Stored data
● ● ●

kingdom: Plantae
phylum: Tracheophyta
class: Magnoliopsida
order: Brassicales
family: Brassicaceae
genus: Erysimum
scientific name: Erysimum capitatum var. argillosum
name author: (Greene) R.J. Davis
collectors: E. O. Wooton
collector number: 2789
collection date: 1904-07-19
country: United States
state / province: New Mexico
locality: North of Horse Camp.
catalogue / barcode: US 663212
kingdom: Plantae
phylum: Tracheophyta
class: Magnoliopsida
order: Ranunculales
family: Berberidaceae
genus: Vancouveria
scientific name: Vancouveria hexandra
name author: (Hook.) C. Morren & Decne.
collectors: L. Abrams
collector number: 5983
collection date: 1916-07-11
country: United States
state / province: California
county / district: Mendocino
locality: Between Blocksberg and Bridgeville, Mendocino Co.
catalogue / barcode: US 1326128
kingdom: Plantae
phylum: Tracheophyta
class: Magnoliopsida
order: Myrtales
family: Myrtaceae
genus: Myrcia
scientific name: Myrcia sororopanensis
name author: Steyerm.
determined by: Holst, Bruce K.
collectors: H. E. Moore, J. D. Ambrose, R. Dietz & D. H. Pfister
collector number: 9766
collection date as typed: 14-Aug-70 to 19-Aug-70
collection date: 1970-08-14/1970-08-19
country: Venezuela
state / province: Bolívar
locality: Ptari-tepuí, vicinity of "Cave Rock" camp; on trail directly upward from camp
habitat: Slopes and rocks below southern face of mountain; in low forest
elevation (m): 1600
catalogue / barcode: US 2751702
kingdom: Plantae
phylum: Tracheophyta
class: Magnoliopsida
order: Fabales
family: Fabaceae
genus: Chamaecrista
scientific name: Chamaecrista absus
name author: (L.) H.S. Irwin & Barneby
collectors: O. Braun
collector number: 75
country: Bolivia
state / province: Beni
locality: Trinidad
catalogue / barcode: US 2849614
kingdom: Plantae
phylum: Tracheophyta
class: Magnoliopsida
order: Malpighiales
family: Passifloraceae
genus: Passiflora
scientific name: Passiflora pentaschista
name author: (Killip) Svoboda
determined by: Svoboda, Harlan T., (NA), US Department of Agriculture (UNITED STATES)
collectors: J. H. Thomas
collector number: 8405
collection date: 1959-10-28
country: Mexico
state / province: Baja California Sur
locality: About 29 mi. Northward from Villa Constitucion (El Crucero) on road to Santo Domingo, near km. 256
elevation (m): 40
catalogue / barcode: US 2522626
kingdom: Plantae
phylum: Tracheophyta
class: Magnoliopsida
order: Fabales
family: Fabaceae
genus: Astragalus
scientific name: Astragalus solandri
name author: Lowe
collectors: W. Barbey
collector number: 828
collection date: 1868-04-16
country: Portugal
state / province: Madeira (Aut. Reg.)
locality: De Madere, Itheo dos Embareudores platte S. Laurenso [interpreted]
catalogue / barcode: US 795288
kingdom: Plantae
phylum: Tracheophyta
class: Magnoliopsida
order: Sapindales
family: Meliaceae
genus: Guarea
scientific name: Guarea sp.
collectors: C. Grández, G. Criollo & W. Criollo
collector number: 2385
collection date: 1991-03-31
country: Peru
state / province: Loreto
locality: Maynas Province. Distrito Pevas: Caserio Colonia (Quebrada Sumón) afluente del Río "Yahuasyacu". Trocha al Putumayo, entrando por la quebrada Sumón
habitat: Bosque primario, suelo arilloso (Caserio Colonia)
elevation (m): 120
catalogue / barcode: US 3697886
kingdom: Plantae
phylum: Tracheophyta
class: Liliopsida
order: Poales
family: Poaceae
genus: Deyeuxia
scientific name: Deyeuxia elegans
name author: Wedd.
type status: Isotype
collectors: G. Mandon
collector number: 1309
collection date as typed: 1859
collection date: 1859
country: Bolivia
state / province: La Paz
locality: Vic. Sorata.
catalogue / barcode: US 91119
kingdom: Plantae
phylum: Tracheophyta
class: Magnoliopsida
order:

● ● ●

Retype every one of the lines above word for word, changing nothing.

◆ **Output**:
kingdom: Plantae
phylum: Tracheophyta
class: Magnoliopsida
order: Brassicales
family: Brassicaceae
genus: Erysimum
scientific name: Erysimum capitatum var. argillosum
name author: (Greene) R.J. Davis
collectors: E. O. Wooton
collector number: 2789
collection date: 1904-07-19
country: United States
state / province: New Mexico
locality: North of Horse Camp.
catalogue / barcode: US 663212
kingdom: Plantae
phylum: Tracheophyta
class: Magnoliopsida
order: Ranunculales
family: Berberidaceae
genus: Vancouveria
scientific name: Vancouveria hexandra
name author: (Hook.) C. Morren & Decne.
collectors: L. Abrams
collector number: 5983
collection date: 1916-07-11
country: United States
state / province: California
county / district: Mendocino
locality: Between Blocksberg and Bridgeville, Mendocino Co.
catalogue / barcode: US 1326128
kingdom: Plantae
phylum: Tracheophyta
class: Magnoliopsida
order: Myrtales
family: Myrtaceae
genus: Myrcia
scientific name: Myrcia sororopanensis
name author: Steyerm.
determined by: Holst, Bruce K.
collectors: H. E. Moore, J. D. Ambrose, R. Dietz & D. H. Pfister
collector number: 9766
collection date as typed: 14-Aug-70 to 19-Aug-70
collection date: 1970-08-14/1970-08-19
country: Venezuela
state / province: Bolívar
locality: Ptari-tepuí, vicinity of "Cave Rock" camp; on trail directly upward from camp
habitat: Slopes and rocks below southern face of mountain; in low forest
elevation (m): 1600
catalogue / barcode: US 2751702
kingdom: Plantae
phylum: Tracheophyta
class: Magnoliopsida
order: Fabales
family: Fabaceae
genus: Chamaecrista
scientific name: Chamaecrista absus
name author: (L.) H.S. Irwin & Barneby
collectors: O. Braun
collector number: 75
country: Bolivia
state / province: Beni
locality: Trinidad
catalogue / barcode: US 2849614
kingdom: Plantae
phylum: Tracheophyta
class: Magnoliopsida
order: Malpighiales
family: Passifloraceae
genus: Passiflora
scientific name: Passiflora pentaschista
name author: (Killip) Svoboda
determined by: Svoboda, Harlan T., (NA), US Department of Agriculture (UNITED STATES)
collectors: J. H. Thomas
collector number: 8405
collection date: 1959-10-28
country: Mexico
state / province: Baja California Sur
locality: About 29 mi. Northward from Villa Constitucion (El Crucero) on road to Santo Domingo, near km. 256
elevation (m): 40
catalogue / barcode: US 2522626
kingdom: Plantae
phylum: Tracheophyta
class: Magnoliopsida
order: Fabales
family: Fabaceae
genus: Astragalus
scientific name: Astragalus solandri
name author: Lowe
collectors: W. Barbey
collector number: 828
collection date: 1868-04-16
country: Portugal
state / province: Madeira (Aut. Reg.)
locality: De Madere, Itheo dos Embareudores platte S. Laurenso [interpreted]
catalogue / barcode: US 795288
kingdom: Plantae
phylum: Tracheophyta
class: Magnoliopsida
order: Sapindales
family: Meliaceae
genus: Guarea
scientific name: Guarea sp.
collectors: C. Grández, G. Criollo & W. Criollo
collector number: 2385
collection date: 1991-03-31
country: Peru
state / province: Loreto
locality: Maynas Province. Distrito Pevas: Caserio Colonia (Quebrada Sumón) afluente del Río "Yahuasyacu". Trocha al Putumayo, entrando por la quebrada Sumón
habitat: Bosque primario, suelo arilloso (Caserio Colonia)
elevation (m): 120
catalogue / barcode: US 3697886
kingdom: Plantae
phylum: Tracheophyta
class: Liliopsida
order: Poales
family: Poaceae
genus: Deyeuxia
scientific name: Deyeuxia elegans
name author: Wedd.
type status: Isotype
collectors: G. Mandon
collector number: 1309
collection date as typed: 1859
collection date: 1859
country: Bolivia
state / province: La Paz
locality: Vic. Sorata.
catalogue / barcode: US 91119
kingdom: Plantae
phylum: Tracheophyta
class: Magnoliopsida
order:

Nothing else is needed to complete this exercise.